Is ROO the new ROI?
Nov 24, 2009by Tiffany Simms
We all know that measuring the performance of marketing initiatives has always been tough to pinpoint but, just when one gets the hang of how to quantify the industry standard, Return on Investment (ROI), along comes the concept of ROO, or Return on Objective. The good news is, the latter may be a lot easier to manage. According to a ThomasNet study on website management, site owners need to take a step back to see the broader picture of their website’s role in sales generation. In other words, are customers getting the information they need, where they need it, and when they need it?
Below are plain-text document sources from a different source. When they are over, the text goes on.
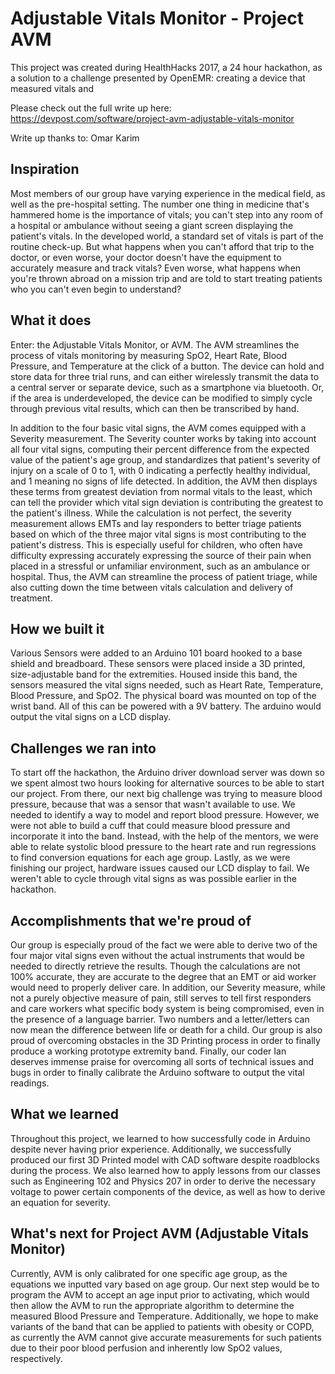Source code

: # Adjustable Vitals Monitor - Project AVM
This project was created during HealthHacks 2017, a 24 hour hackathon, as a solution to a challenge presented by OpenEMR: creating a device that measured vitals and 

Please check out the full write up here: https://devpost.com/software/project-avm-adjustable-vitals-monitor

Write up thanks to: Omar Karim

## Inspiration
Most members of our group have varying experience in the medical field, as well as the pre-hospital setting. The number one thing in medicine that's hammered home is the importance of vitals; you can't step into any room of a hospital or ambulance without seeing a giant screen displaying the patient's vitals. In the developed world, a standard set of vitals is part of the routine check-up. But what happens when you can't afford that trip to the doctor, or even worse, your doctor doesn't have the equipment to accurately measure and track vitals? Even worse, what happens when you're thrown abroad on a mission trip and are told to start treating patients who you can't even begin to understand?

## What it does
Enter: the Adjustable Vitals Monitor, or AVM. The AVM streamlines the process of vitals monitoring by measuring SpO2, Heart Rate, Blood Pressure, and Temperature at the click of a button. The device can hold and store data for three trial runs, and can either wirelessly transmit the data to a central server or separate device, such as a smartphone via bluetooth. Or, if the area is underdeveloped, the device can be modified to simply cycle through previous vital results, which can then be transcribed by hand.

In addition to the four basic vital signs, the AVM comes equipped with a Severity measurement. The Severity counter works by taking into account all four vital signs, computing their percent difference from the expected value of the patient's age group, and standardizes that patient's severity of injury on a scale of 0 to 1, with 0 indicating a perfectly healthy individual, and 1 meaning no signs of life detected. In addition, the AVM then displays these terms from greatest deviation from normal vitals to the least, which can tell the provider which vital sign deviation is contributing the greatest to the patient's illness. While the calculation is not perfect, the severity measurement allows EMTs and lay responders to better triage patients based on which of the three major vital signs is most contributing to the patient's distress. This is especially useful for children, who often have difficulty expressing accurately expressing the source of their pain when placed in a stressful or unfamiliar environment, such as an ambulance or hospital. Thus, the AVM can streamline the process of patient triage, while also cutting down the time between vitals calculation and delivery of treatment.

## How we built it
Various Sensors were added to an Arduino 101 board hooked to a base shield and breadboard. These sensors were placed inside a 3D printed, size-adjustable band for the extremities. Housed inside this band, the sensors measured the vital signs needed, such as Heart Rate, Temperature, Blood Pressure, and SpO2. The physical board was mounted on top of the wrist band. All of this can be powered with a 9V battery. The arduino would output the vital signs on a LCD display.

## Challenges we ran into
To start off the hackathon, the Arduino driver download server was down so we spent almost two hours looking for alternative sources to be able to start our project. From there, our next big challenge was trying to measure blood pressure, because that was a sensor that wasn't available to use. We needed to identify a way to model and report blood pressure. However, we were not able to build a cuff that could measure blood pressure and incorporate it into the band. Instead, with the help of the mentors, we were able to relate systolic blood pressure to the heart rate and run regressions to find conversion equations for each age group. Lastly, as we were finishing our project, hardware issues caused our LCD display to fail. We weren't able to cycle through vital signs as was possible earlier in the hackathon.

## Accomplishments that we're proud of
Our group is especially proud of the fact we were able to derive two of the four major vital signs even without the actual instruments that would be needed to directly retrieve the results. Though the calculations are not 100% accurate, they are accurate to the degree that an EMT or aid worker would need to properly deliver care. In addition, our Severity measure, while not a purely objective measure of pain, still serves to tell first responders and care workers what specific body system is being compromised, even in the presence of a language barrier. Two numbers and a letter/letters can now mean the difference between life or death for a child. Our group is also proud of overcoming obstacles in the 3D Printing process in order to finally produce a working prototype extremity band. Finally, our coder Ian deserves immense praise for overcoming all sorts of technical issues and bugs in order to finally calibrate the Arduino software to output the vital readings.

## What we learned
Throughout this project, we learned to how successfully code in Arduino despite never having prior experience. Additionally, we successfully produced our first 3D Printed model with CAD software despite roadblocks during the process. We also learned how to apply lessons from our classes such as Engineering 102 and Physics 207 in order to derive the necessary voltage to power certain components of the device, as well as how to derive an equation for severity.

## What's next for Project AVM (Adjustable Vitals Monitor)
Currently, AVM is only calibrated for one specific age group, as the equations we inputted vary based on age group. Our next step would be to program the AVM to accept an age input prior to activating, which would then allow the AVM to run the appropriate algorithm to determine the measured Blood Pressure and Temperature. Additionally, we hope to make variants of the band that can be applied to patients with obesity or COPD, as currently the AVM cannot give accurate measurements for such patients due to their poor blood perfusion and inherently low SpO2 values, respectively.
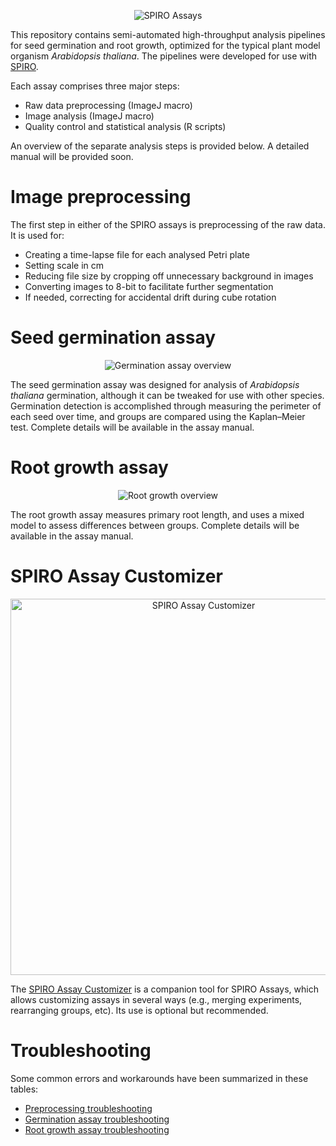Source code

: <p align="center">
  <img src="https://github.com/AlyonaMinina/Files_for_SPIRO_reps/blob/master/SPIRO.Assays%20files/SPIRO%20text%20logo.png?raw=true" title="SPIRO Assays">
</p>

This repository contains semi-automated high-throughput analysis pipelines for seed germination and root growth, optimized for the typical plant model organism *Arabidopsis thaliana*. The pipelines were developed for use with [SPIRO](https://github.com/jonasoh/spiro). 

Each assay comprises three major steps:
* Raw data preprocessing (ImageJ macro)
* Image analysis (ImageJ macro)
* Quality control and statistical analysis (R scripts)

An overview of the separate analysis steps is provided below. A detailed manual will be provided soon.

# Image preprocessing

The first step in either of the SPIRO assays is preprocessing of the raw data. It is used for:
* Creating a time-lapse file for each analysed Petri plate
* Setting scale in cm
* Reducing file size by cropping off unnecessary background in images
* Converting images to 8-bit to facilitate further segmentation
* If needed, correcting for accidental drift during cube rotation

# Seed germination assay

<p align="center">
  <img src="https://github.com/AlyonaMinina/Files_for_SPIRO_reps/blob/master/SPIRO.Assays%20files/germination%20v1-resized.gif?raw=true" title="Germination assay overview">
</p>

The seed germination assay was designed for analysis of *Arabidopsis thaliana* germination, although it can be tweaked for use with other species. Germination detection is accomplished through measuring the perimeter of each seed over time, and groups are compared using the Kaplan–Meier test. Complete details will be available in the assay manual.

# Root growth assay

<p align="center">
  <img src="https://github.com/AlyonaMinina/Files_for_SPIRO_reps/blob/master/SPIRO.Assays%20files/root-grwoth-v1-resized.gif?raw=true" title="Root growth overview">
</p>

The root growth assay measures primary root length, and uses a mixed model to assess differences between groups. Complete details will be available in the assay manual.

# SPIRO Assay Customizer

<p align="center">
  <img src="https://user-images.githubusercontent.com/6480370/86357062-ce289280-bc5c-11ea-816f-a656977b224c.png" alt="SPIRO Assay Customizer" width=602>
</p>

The [SPIRO Assay Customizer](https://github.com/jonasoh/spiro-assay-customizer) is a companion tool for SPIRO Assays, which allows customizing assays in several ways (e.g., merging experiments, rearranging groups, etc). Its use is optional but recommended. 

# Troubleshooting

Some common errors and workarounds have been summarized in these tables:
* [Preprocessing troubleshooting](https://github.com/AlyonaMinina/Files_for_SPIRO_reps/blob/master/SPIRO.Assays%20files/Preprocessing%20troubleshooting.md)
* [Germination assay troubleshooting](https://github.com/AlyonaMinina/Files_for_SPIRO_reps/blob/master/SPIRO.Assays%20files/Germination%20assay%20troubleshooting.md)
* [Root growth assay troubleshooting](https://github.com/AlyonaMinina/Files_for_SPIRO_reps/blob/master/SPIRO.Assays%20files/Root%20growth%20assay%20troubleshooting.md)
In Get Content, Get Customers by Joe Pulizzi and Newt Barrett, the authors subscribe to the belief that along with using ROI, ROO-centric measurements provide a more holistic view:
- Tracking conversions for everything published online and measuring new or increased sales
- Measuring [time spent] through online research or by using analytic measures on e-newsletters or web portal products
However, the conventional ways to measure ROI are still quite relevant:
- Number of Leads Generated
- Total Sales Revenue
- Incremental Sales Revenue from Existing Customers
- Cost Per Sales
- Conversion Rate
- Time to Conversion
Objective-based performance measurements allow decision makers to take a closer look at how customers gather the information they need and whether sales inquiries and transactions are produced. By focusing marketing efforts on both ROI and ROO, one can easily manage how the flow of that information to customers produces tangible results—sales revenue.